I have a love hate relationship with the meds. They enable me to work and write and do all the good things I do but they impact on my enjoyment of life. I have to go to bed at 7pm and wake up eleven or twelve hours later. The medication has stolen my evenings! The meds also put on weight and have an impact on my cognition so I am a lot less of an intellect than I was – a pretty difficult  thing for an author and knowledge worker! 

When people say they don’t want to put their child on medication for things like ADHD I am conflicted. I know that for a lot of people ADHD meds are life-changing. Doctors generally have a fair grasp of the impact of medicating a child but I do understand if parents are reluctant as ADHD meds are pretty heavy duty.

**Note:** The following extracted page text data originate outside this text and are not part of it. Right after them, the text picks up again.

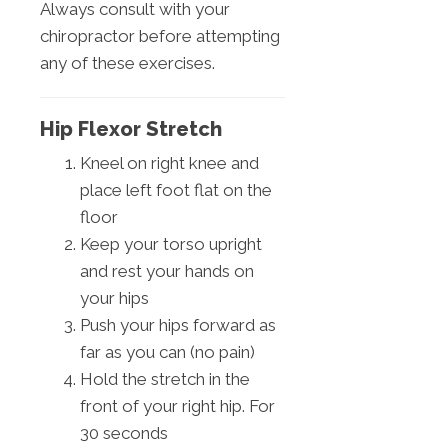
Always consult with your
chiropractor before attempting
any of these exercises.
Hip Flexor Stretch
Kneel on right knee and
place left foot flat on the
floor
Keep your torso upright
and rest your hands on
your hips
Push your hips forward as
far as you can (no pain)
Hold the stretch in the
front of your right hip. For
30 seconds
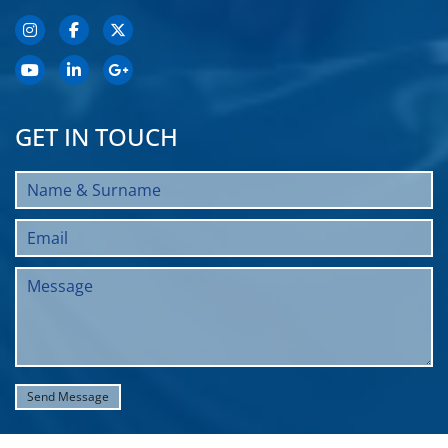
GET IN TOUCH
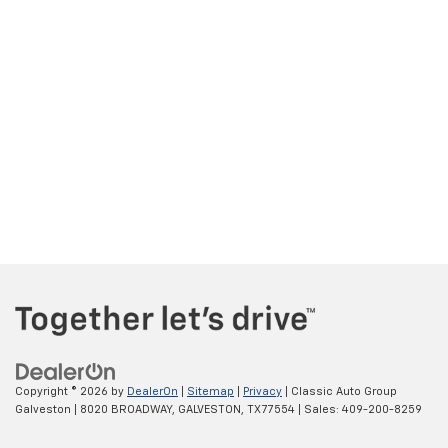
Copyright © 2026
by
DealerOn
|
Sitemap
|
Privacy
| Classic Auto Group
Galveston
|
8020 BROADWAY,
GALVESTON,
TX
77554
| Sales:
409-200-8259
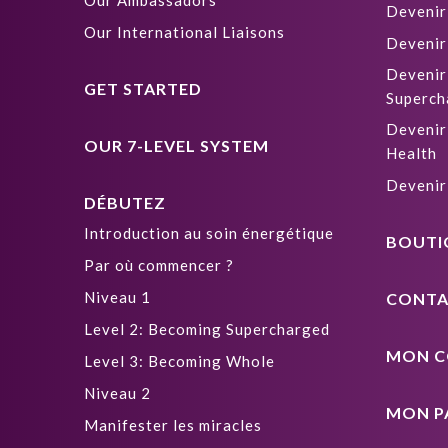
Our Ambassadors
Devenir
Our International Liaisons
Devenir
Devenir
GET STARTED
Superch
Devenir
OUR 7-LEVEL SYSTEM
Health
Devenir
DÉBUTEZ
Introduction au soin énergétique
BOUTI
Par où commencer ?
Niveau 1
CONTA
Level 2: Becoming Supercharged
MON C
Level 3: Becoming Whole
Niveau 2
MON P
Manifester les miracles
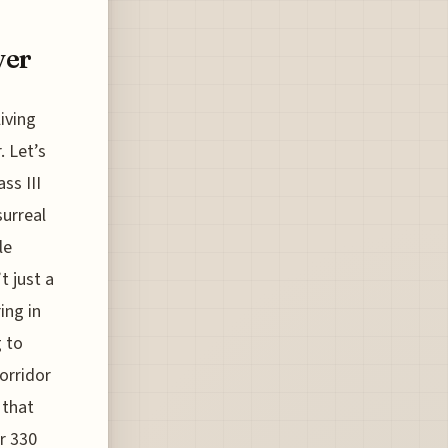
ver
iving
. Let’s
ss III
surreal
le
t just a
ing in
g to
orridor
 that
or 330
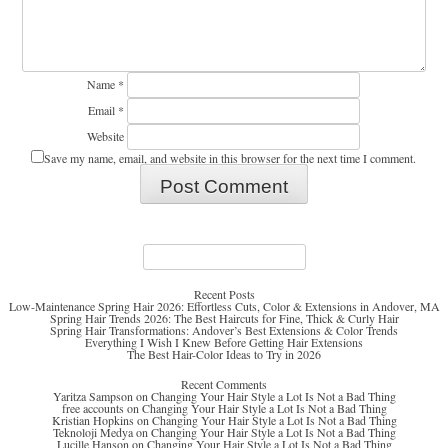
Name
*
Email
*
Website
Save my name, email, and website in this browser for the next time I comment.
Search
for:
Recent Posts
Low-Maintenance Spring Hair 2026: Effortless Cuts, Color & Extensions in Andover, MA
Spring Hair Trends 2026: The Best Haircuts for Fine, Thick & Curly Hair
Spring Hair Transformations: Andover’s Best Extensions & Color Trends
Everything I Wish I Knew Before Getting Hair Extensions
The Best Hair-Color Ideas to Try in 2026
Recent Comments
Yaritza Sampson
on
Changing Your Hair Style a Lot Is Not a Bad Thing
free accounts
on
Changing Your Hair Style a Lot Is Not a Bad Thing
Kristian Hopkins
on
Changing Your Hair Style a Lot Is Not a Bad Thing
Teknoloji Medya
on
Changing Your Hair Style a Lot Is Not a Bad Thing
Lucille Hanson
on
Changing Your Hair Style a Lot Is Not a Bad Thing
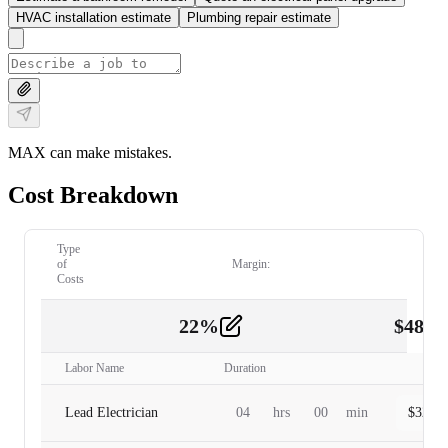
HVAC installation estimate
Plumbing repair estimate
MAX can make mistakes.
Cost Breakdown
Type
of
Margin:
Costs
22
%
$
480.
Labor
2
Labor Name
Duration
Lead Electrician
04
hrs
00
min
$
320.0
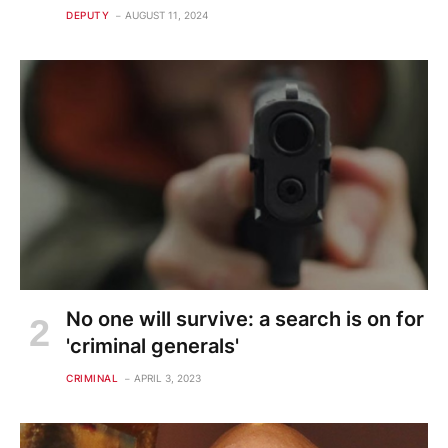
DEPUTY
AUGUST 11, 2024
No one will survive: a search is on for
'criminal generals'
CRIMINAL
APRIL 3, 2023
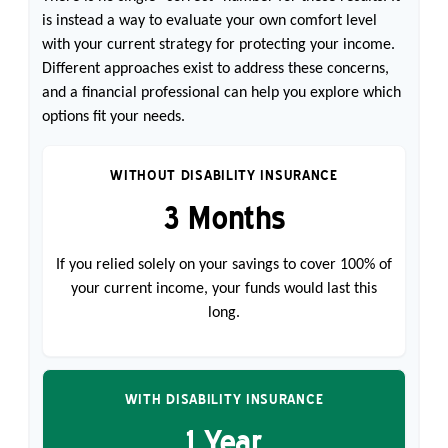
is instead a way to evaluate your own comfort level
with your current strategy for protecting your income.
Different approaches exist to address these concerns,
and a financial professional can help you explore which
options fit your needs.
WITHOUT DISABILITY INSURANCE
3 Months
If you relied solely on your savings to cover 100% of
your current income, your funds would last this
long.
WITH DISABILITY INSURANCE
1 Year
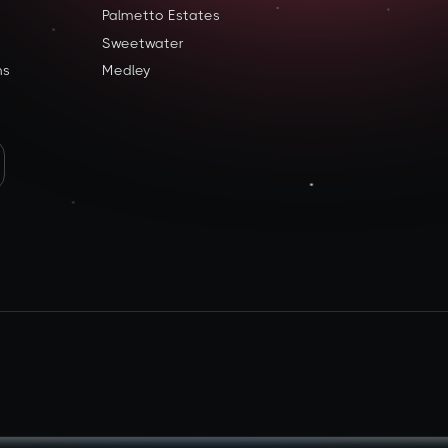
Palmetto Estates
Sweetwater
ns
Medley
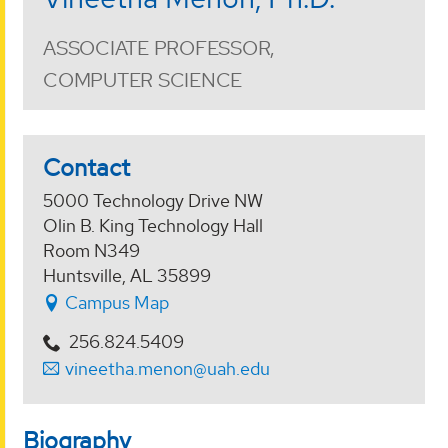
ASSOCIATE PROFESSOR,
COMPUTER SCIENCE
Contact
5000 Technology Drive NW
Olin B. King Technology Hall
Room N349
Huntsville, AL 35899
Campus Map
256.824.5409
vineetha.menon@uah.edu
Biography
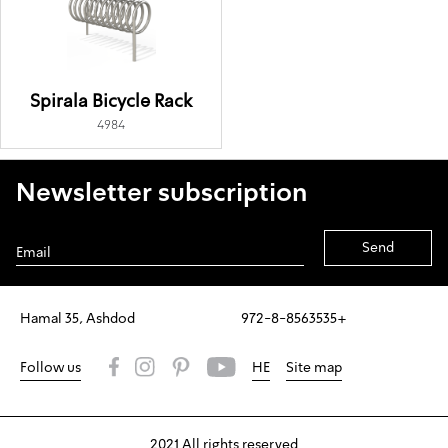
Spirala Bicycle Rack
4984
Newsletter subscription
Alternative:
Hamal 35, Ashdod
972-8-8563535+
Follow us
HE
Site map
2021 All rights reserved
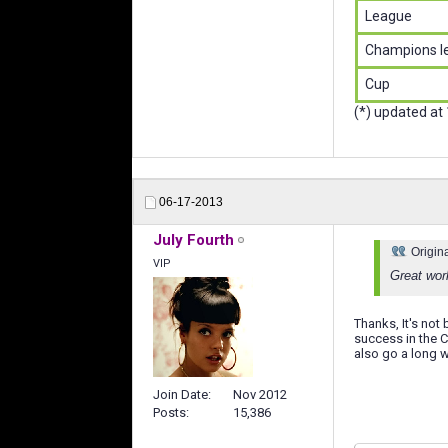
League
Champions l
Cup
(*) updated at
06-17-2013
July Fourth
Origin
VIP
Great wor
Thanks, It's no
success in the 
also go a long w
Join Date
Nov 2012
Posts
15,386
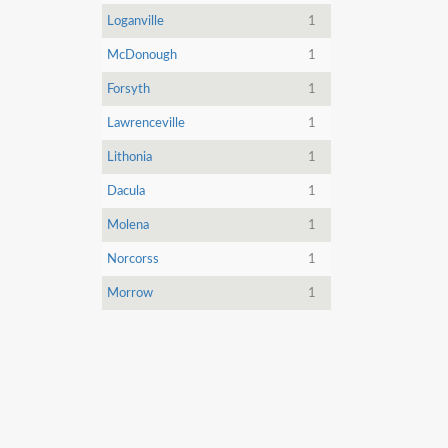
Loganville
1
McDonough
1
Forsyth
1
Lawrenceville
1
Lithonia
1
Dacula
1
Molena
1
Norcorss
1
Morrow
1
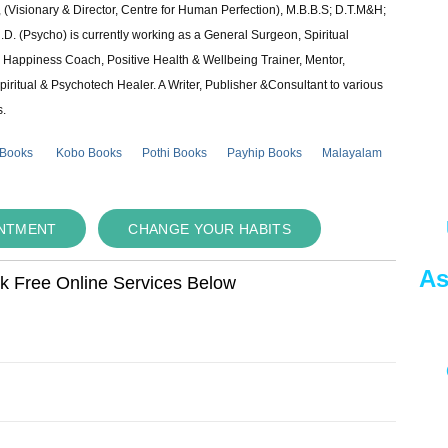
 (Visionary & Director, Centre for Human Perfection), M.B.B.S; D.T.M&H;
 (Psycho) is currently working as a General Surgeon, Spiritual
e & Happiness Coach, Positive Health & Wellbeing Trainer, Mentor,
piritual & Psychotech Healer. A Writer, Publisher &Consultant to various
s.
 Books
Kobo Books
Pothi Books
Payhip Books
Malayalam
INTMENT
CHANGE YOUR HABITS
As
ok Free Online Services Below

I also know that ADHD meds can make a huge positive difference for people with ADHD be they a kid or an adult. It is important to know is that neurodivergent people – and especially autistic people – can have different reactions to medication to their neurotypical peers. Doctors prescribing medication really need to know this as an autistic person can need a lot less – or more – medication to their neurotypical peers to achieve a therapeutic and effective dose. 

So for me, medication is an essential part of managing my mental health issues. It is not an option for me to not take it.  I need it and I always well. I am very grateful that the meds exist and I can access them as they enable me to do the things I do.